W kwietniu spadek produkcji był ogromny, produkcja pogorszyła się wobec słabszego już marca o dalsze 21 proc. kw/kw. Łącznie w ciągu dwóch miesięcy produkcja w Polsce zmniejszyła się o ok. 27 proc. Co jest zaskakujące, spadek ten był głębszy niż w Unii Europejskiej, gdzie wyniósł on 26 proc. w tym okresie. Jest to dosyć zaskakujące, gdyż w poprzednim kryzysie polski przemysł był dużo bardziej odporny od całej gospodarki unijnej. Wówczas recesja w przemyśle w Polsce wyniosła -11 proc., a w całej UE aż -21 proc.
W maju wyrównana sezonowo produkcja zwiększyła się o ok. 12 proc. kw/kw. W kwietniu zamknięcie gospodarki było na maksymalnym poziomie, w maju stopniowo gospodarka była otwierana co znalazło odzwierciedlenie we korekcie poziomu produkcji oczyszczonej z wahań sezonowych. To jest pozytywny sygnał, ale musimy mieć na uwadze, że odbijamy się od bardzo niskiego poziomu produkcji w kwietniu, która cofnęła się do poziomów obserwowanych przed 7 laty.
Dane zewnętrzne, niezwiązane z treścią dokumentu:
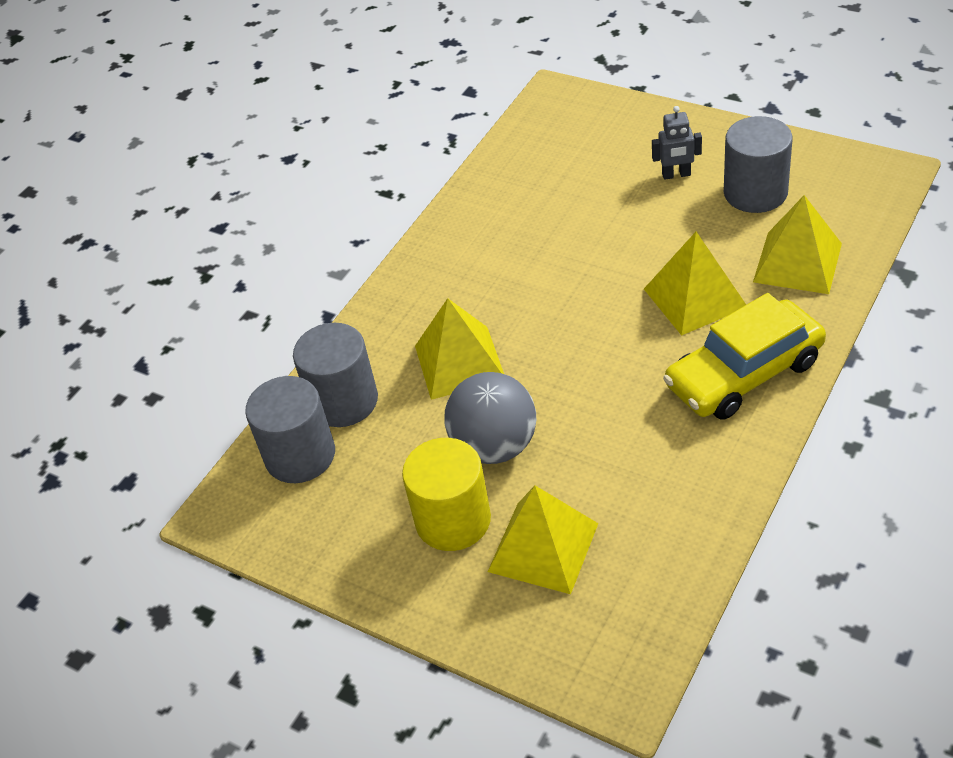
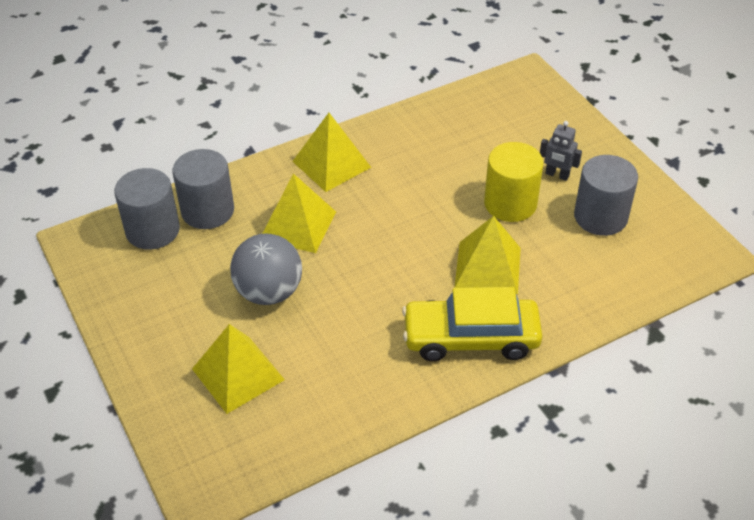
camera: 25 degrees right, 0 degrees up
yellow cylinder [402,438,491,551] -> yellow cylinder moved to [484,142,544,222]
yellow pyramid [753,195,842,294] -> yellow pyramid moved to [292,113,371,192]

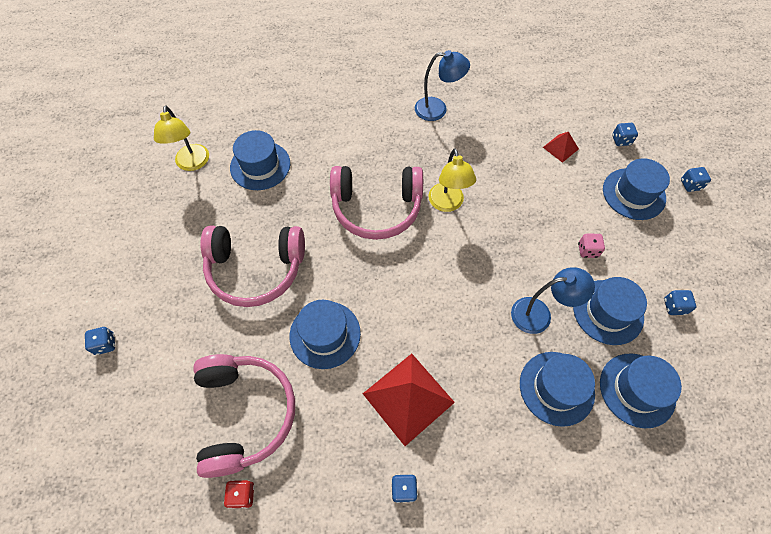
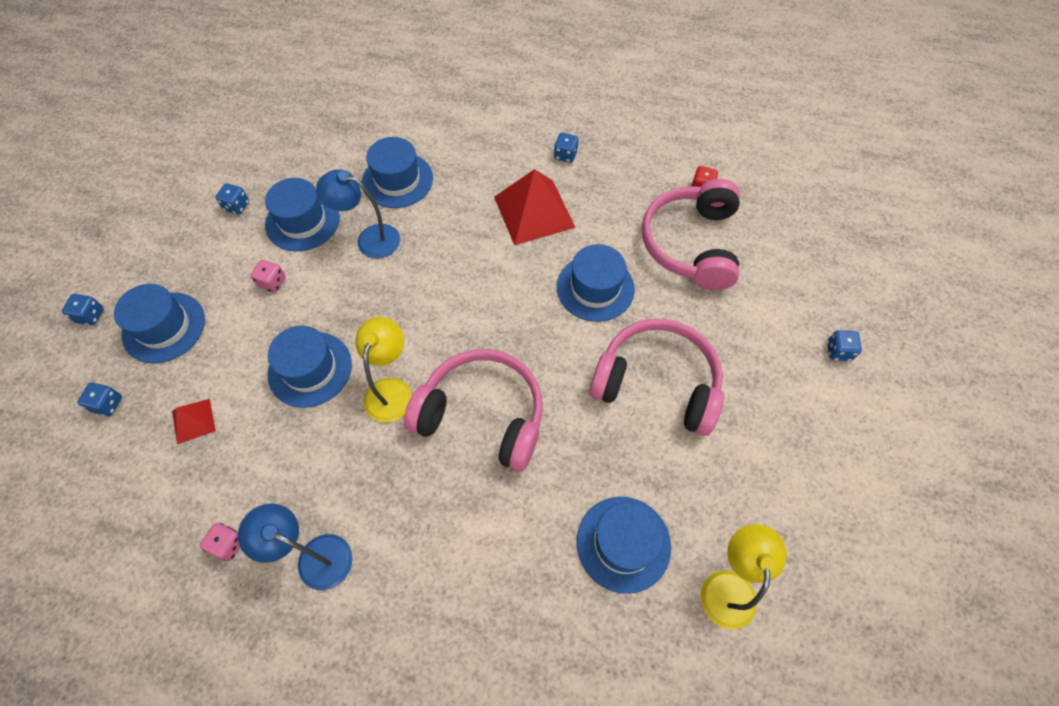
camera: 160 degrees left, 0 degrees up
blue hat [600,353,682,428] -> blue hat moved to [267,326,352,408]
none -> pink dice [200,523,240,561]

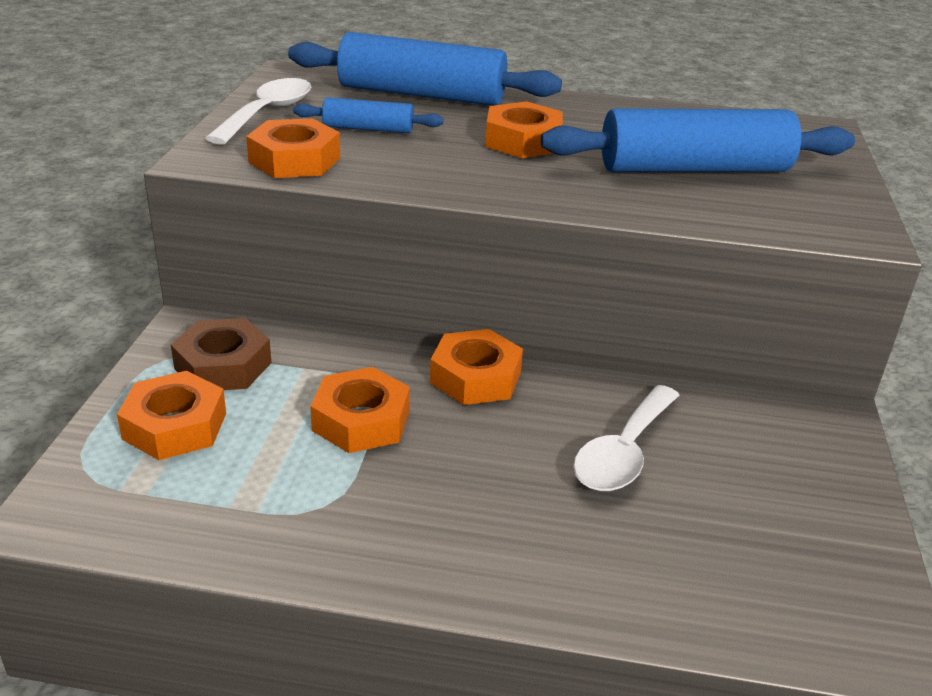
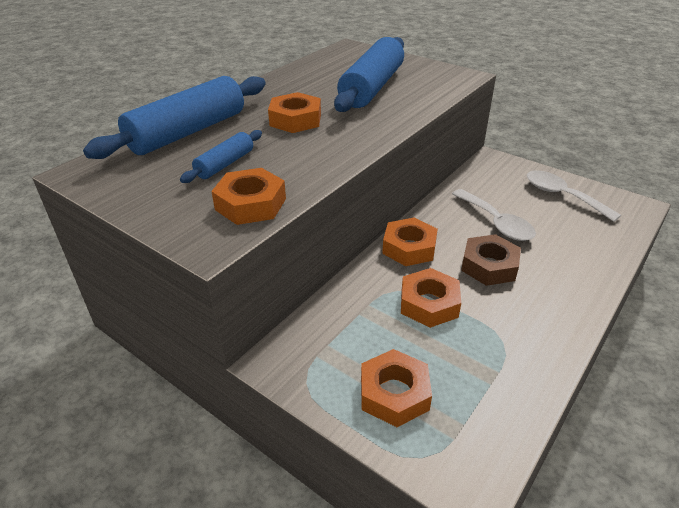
camera: 60 degrees left, 5 degrees up
brown nut [171,318,272,390] -> brown nut moved to [461,234,521,286]
white spoon [205,78,311,145] -> white spoon moved to [527,170,621,222]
Nie mniej jednak łącznie poziom produkcji jest niższy od punktu zwrotnego w lutym o ok. 16 proc. To jest poziom produkcji sprzed 4-5 lat. Odbicie sygnalizowały wskaźniki koniunktury. Obecne odbicie to efekt otwierania gospodarki. Dalsza poprawa w przemyśle będzie jednak uwarunkowana powrotem popytu, zaufania, które tak szybko do poziomów przed kryzysowych nie wróci. Należy mieć na uwadze, że polski przemysł jest silnie uzależniony od gospodarki europejskiej i ostateczna skala i okres trwania recesji będzie zależeć od tego jak głęboka będzie recesja u naszych głównych partnerów handlowych.